Data controlling, data security, quality management policy

Data controlling

BISZ Zrt. offers a downloadable Data Controlling Guide to provide information to its partners on its practices concerning consumer protection, legal remedies, complaints management, customer relations and website registration, as well as its organisational and technical measures for data protection, and the legal remedies available to partners.

Data security policy

Data security is key to the operations of BISZ Központi Hitelinformációs Zártkörűen Működő Részvénytársaság (BISZ Central Credit Information Plc.), as databases of the systems operated by us contain data that qualify as either personal data or trade and banking secrets. Such data are supplied by the financial organisations subscribing to the systems (data providers) in accordance with the provisions of system rules. Data providers registering data in the databases of the systems have exclusive permission, and at the same time are required to maintain and update the data which they have registered. This exclusivity also applies to the retrieval of information from the databases, which is a right of subscribing data providers.

We seek to assess the threats affecting information security (confidentiality, integrity, availability), to analyse and continuously review risks following a well-defined methodology, as well as to take appropriate measures to avoid their occurrence. For that reason, we have set the objective of protecting the data and information stored in our databases, as well as our data and IT equipment, against both external and internal incidents, whether intentional or accidental.

The efficiency of the security system largely depends on internal and external staff. Consequently, to minimise risks and to ensure its stable operations, BISZ Zrt. has been making efforts to achieve, maintain and improve the loyalty of its employees to the organisation, as well as awareness of and commitment to data protection. BISZ Zrt.’s management plays a key role in ensuring the effectiveness of the information security management system. It is committed to the information security management system and its continual improvement.
Following their entry, new employees are given data security training in order to become aware of the importance of data security and their personal responsibilities.

In pursuit of enhanced security and prevention, BISZ Zrt. has set the following requirements for all of its employees:

  • protection of confidential information against unauthorised disclosure;
  • maintenance of the accuracy and integrity of information; and
  • ensuring that data and key services are always available in a timely manner and with the required functionality.

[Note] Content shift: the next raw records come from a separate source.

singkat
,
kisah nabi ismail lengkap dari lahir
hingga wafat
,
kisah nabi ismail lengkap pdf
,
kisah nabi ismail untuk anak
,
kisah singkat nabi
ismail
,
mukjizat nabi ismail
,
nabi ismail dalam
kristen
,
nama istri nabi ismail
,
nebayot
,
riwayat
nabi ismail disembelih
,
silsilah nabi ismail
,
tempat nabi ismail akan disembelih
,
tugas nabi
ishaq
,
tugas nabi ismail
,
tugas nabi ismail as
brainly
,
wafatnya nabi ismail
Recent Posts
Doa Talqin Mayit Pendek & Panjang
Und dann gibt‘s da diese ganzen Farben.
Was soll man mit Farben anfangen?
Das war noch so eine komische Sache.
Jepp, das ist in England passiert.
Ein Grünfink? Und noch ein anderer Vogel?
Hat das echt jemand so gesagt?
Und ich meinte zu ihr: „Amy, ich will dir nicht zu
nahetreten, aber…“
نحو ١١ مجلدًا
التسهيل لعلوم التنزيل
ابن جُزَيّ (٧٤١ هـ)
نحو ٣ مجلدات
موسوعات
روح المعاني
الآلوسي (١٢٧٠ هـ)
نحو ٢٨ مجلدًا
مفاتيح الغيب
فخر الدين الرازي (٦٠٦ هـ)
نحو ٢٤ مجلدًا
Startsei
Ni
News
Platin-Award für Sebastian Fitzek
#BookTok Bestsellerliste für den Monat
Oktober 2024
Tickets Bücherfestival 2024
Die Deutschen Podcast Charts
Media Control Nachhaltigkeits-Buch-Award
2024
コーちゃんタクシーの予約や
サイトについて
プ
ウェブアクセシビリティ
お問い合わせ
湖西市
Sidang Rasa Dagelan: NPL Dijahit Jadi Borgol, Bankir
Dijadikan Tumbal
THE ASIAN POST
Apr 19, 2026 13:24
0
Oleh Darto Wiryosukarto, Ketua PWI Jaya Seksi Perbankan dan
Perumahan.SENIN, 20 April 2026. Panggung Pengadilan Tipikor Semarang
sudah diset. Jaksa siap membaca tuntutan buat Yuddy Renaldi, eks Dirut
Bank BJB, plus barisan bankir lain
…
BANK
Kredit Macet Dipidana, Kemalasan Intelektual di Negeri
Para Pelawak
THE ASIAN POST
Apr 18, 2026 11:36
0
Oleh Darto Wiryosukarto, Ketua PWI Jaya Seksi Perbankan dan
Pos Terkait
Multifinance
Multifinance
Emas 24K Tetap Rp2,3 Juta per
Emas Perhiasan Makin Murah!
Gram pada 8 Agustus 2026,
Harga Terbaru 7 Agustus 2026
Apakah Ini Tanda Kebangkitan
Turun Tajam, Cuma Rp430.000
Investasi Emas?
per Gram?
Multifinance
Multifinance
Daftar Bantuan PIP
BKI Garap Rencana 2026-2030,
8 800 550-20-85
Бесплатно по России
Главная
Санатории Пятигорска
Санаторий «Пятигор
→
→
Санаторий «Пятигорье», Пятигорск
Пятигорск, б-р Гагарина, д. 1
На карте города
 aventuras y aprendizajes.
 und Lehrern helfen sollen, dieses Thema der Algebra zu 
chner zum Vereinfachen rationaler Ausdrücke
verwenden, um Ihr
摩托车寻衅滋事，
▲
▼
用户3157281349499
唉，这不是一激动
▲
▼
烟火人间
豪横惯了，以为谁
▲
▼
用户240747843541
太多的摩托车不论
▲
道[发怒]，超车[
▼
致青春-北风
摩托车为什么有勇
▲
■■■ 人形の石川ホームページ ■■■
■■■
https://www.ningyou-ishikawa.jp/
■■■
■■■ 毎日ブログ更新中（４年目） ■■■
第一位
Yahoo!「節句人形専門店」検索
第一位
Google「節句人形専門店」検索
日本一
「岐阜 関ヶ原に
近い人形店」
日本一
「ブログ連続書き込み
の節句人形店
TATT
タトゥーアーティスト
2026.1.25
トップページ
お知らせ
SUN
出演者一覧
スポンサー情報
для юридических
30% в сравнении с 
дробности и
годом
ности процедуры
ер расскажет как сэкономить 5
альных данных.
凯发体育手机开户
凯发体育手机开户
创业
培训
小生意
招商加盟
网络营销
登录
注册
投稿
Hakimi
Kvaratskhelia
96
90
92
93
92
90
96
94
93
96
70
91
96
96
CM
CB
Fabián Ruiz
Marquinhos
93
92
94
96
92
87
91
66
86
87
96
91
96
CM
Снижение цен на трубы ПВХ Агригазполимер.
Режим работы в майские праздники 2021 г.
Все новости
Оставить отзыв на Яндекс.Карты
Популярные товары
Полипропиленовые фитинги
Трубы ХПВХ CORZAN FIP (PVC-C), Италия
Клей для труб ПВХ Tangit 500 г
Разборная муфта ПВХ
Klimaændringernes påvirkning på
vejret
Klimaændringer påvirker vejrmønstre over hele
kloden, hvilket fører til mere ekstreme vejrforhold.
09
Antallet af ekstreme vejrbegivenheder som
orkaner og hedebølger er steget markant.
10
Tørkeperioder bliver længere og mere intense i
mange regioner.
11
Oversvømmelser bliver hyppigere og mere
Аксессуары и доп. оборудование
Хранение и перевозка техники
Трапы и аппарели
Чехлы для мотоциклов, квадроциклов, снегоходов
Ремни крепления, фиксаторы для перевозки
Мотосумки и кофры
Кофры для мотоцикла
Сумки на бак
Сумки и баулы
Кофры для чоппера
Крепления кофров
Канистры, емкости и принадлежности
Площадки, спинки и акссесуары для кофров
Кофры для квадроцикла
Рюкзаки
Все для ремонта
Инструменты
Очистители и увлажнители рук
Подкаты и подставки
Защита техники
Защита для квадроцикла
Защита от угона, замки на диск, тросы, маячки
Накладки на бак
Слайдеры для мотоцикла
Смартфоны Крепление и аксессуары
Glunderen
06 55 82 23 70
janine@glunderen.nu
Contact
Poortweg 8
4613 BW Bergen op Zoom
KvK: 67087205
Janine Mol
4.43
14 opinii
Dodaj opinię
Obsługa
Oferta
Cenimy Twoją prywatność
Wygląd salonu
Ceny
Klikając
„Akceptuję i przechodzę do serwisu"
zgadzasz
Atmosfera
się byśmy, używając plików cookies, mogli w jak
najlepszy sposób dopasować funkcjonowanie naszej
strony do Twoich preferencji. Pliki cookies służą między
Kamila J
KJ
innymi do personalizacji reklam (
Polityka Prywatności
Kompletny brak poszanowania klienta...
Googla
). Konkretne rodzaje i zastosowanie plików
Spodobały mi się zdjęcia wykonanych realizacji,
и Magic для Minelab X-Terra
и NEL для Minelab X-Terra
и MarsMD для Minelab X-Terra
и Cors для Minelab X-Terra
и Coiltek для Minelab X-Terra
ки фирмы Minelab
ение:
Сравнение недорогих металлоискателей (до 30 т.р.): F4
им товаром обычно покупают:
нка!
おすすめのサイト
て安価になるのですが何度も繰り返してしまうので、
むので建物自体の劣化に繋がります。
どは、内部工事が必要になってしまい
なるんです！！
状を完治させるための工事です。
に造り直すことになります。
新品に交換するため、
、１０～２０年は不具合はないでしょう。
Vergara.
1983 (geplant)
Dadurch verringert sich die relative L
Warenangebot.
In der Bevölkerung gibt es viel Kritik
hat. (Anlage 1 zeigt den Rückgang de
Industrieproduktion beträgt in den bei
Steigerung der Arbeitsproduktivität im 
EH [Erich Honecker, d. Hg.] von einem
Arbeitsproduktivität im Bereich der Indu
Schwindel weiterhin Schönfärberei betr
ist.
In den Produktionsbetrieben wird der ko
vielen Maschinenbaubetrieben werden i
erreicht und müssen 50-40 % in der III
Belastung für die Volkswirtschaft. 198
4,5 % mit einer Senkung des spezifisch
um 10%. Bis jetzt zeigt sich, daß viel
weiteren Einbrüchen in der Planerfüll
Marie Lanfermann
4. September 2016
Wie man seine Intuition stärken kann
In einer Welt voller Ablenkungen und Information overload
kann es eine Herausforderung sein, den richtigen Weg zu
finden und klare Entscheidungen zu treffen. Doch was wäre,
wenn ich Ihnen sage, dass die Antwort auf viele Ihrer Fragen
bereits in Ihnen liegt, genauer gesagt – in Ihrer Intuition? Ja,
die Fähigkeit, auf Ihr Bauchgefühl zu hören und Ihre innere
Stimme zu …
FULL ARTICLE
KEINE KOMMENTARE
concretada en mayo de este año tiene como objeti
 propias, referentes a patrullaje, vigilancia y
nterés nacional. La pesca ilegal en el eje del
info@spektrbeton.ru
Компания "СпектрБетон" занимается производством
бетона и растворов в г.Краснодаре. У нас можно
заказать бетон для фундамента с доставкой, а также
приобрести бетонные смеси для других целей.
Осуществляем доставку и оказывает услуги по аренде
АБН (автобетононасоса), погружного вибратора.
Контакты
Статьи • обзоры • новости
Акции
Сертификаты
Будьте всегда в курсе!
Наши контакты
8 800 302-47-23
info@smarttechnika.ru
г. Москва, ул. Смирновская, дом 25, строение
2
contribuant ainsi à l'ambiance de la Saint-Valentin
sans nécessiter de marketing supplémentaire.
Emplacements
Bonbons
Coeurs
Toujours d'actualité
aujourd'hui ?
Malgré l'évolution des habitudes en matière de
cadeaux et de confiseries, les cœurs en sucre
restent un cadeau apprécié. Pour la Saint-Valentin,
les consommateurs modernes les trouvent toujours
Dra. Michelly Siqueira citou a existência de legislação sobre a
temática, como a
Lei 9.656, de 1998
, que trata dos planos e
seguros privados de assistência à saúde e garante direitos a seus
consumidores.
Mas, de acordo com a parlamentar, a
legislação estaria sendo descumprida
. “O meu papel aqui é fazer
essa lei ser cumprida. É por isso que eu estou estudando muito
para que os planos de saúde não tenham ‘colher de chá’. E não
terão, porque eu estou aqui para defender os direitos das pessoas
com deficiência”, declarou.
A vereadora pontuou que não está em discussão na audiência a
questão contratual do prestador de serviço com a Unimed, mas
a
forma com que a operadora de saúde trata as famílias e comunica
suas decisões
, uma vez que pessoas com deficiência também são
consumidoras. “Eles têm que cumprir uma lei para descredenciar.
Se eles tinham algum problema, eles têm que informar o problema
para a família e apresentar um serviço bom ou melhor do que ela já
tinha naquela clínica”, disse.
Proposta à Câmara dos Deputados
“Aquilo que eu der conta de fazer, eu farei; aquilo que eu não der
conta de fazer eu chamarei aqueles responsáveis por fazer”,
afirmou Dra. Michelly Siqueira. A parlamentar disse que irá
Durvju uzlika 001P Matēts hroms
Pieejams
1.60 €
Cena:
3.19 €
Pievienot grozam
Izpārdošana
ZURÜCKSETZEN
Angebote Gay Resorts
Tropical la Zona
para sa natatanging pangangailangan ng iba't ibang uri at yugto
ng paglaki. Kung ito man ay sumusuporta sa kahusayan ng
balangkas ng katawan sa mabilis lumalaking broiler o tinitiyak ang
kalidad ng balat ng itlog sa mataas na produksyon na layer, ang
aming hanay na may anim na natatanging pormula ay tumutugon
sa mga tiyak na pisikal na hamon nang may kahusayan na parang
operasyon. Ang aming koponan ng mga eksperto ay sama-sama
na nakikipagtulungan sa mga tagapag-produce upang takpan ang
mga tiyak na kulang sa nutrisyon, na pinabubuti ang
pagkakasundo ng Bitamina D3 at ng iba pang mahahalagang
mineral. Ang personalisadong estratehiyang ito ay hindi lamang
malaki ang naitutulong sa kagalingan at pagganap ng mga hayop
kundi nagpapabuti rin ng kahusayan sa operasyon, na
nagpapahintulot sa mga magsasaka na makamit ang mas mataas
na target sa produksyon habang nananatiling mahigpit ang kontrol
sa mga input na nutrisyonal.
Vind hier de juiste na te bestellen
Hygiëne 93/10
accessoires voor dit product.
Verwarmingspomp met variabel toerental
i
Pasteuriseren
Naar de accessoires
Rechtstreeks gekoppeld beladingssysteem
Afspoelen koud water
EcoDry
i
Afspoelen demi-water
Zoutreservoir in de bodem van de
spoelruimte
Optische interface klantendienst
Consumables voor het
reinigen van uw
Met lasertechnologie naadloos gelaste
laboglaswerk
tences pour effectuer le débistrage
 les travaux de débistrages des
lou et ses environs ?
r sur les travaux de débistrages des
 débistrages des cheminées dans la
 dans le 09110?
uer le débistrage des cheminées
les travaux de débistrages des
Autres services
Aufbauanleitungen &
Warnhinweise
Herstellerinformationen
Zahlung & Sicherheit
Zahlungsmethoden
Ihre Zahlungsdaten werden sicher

We have an information security system in place conforming to the ISO/IEC 27001 standard, which we continually improve in order to increase the level of our security. We expect all of our suppliers to accept and fully comply with our data security requirements.

BISZ Zrt.’s management undertakes to fulfil the objectives specified in its data security policy, and expects all of its employees to perform work in accordance with its data security rules.

Quality management policy

BISZ Központi Hitelinformációs Zártkörűen Működő Részvénytársaság (BISZ Central Credit Information Plc.) is a private limited company established in 1994 by Hungarian financial institutions. Currently, 100% of its shares are held by GIRO Elszámolásforgalmi Zártkörűen Működő Részvénytársaság (Giro Clearing Plc.). The systems operated by us are self-contained databases, serving the main purposes of ensuring a more differentiated assessment of creditworthiness, and maintaining a central register of consumer statements that enable free cash withdrawals. We thereby aim to ensure that lending is made available more extensively, to help reduce credit risk for the safer operations of member organisations, and to maintain an up-to-date register of consumers’ statements allowing free cash withdrawals.

We aim to provide high quality services to data providers on a continuous basis. We have up-to-date information on the needs of data providers and accordingly, we continuously look for quality solutions and ways to work more efficiently.

A key element of successful operations is the continuous improvement of quality, which ensures fulfilment of the requirements imposed on our organisation. Accordingly, we adjust our services to ensure that they comply with statutory requirements, while meeting, to the greatest possible extent, the needs of data providers.

BISZ Zrt. intends to ensure that data providers are satisfied while using the service, therefore we have continuously been evaluating the effectiveness of our relations, exploring opportunities for improvement.
The efficiency of the quality management system largely depends on internal and external staff. Consequently, participation in the necessary instruction, training and continuing training programs is both an opportunity and a requirement for all employees. At the same time, we are making efforts to develop close and positive internal working relations. We pay attention to ensuring that employees’ skills develop, because that determines relations with data providers and therefore the quality of our service as well.

Following their entry, new employees are given quality management training in order to become familiar with the provisions contained in the documents of the quality management system as well as their personal responsibilities.

We have a quality management system in place conforming to the ISO 9001 standard, which we continually improve for the benefit of our data providers. We expect all of our suppliers to accept and fully comply with our requirements for quality management.

BISZ Zrt.’s management undertakes to fulfil the objectives specified in its quality policy, and expects all of its employees to perform work in accordance with the requirements contained in the documents of its quality management system.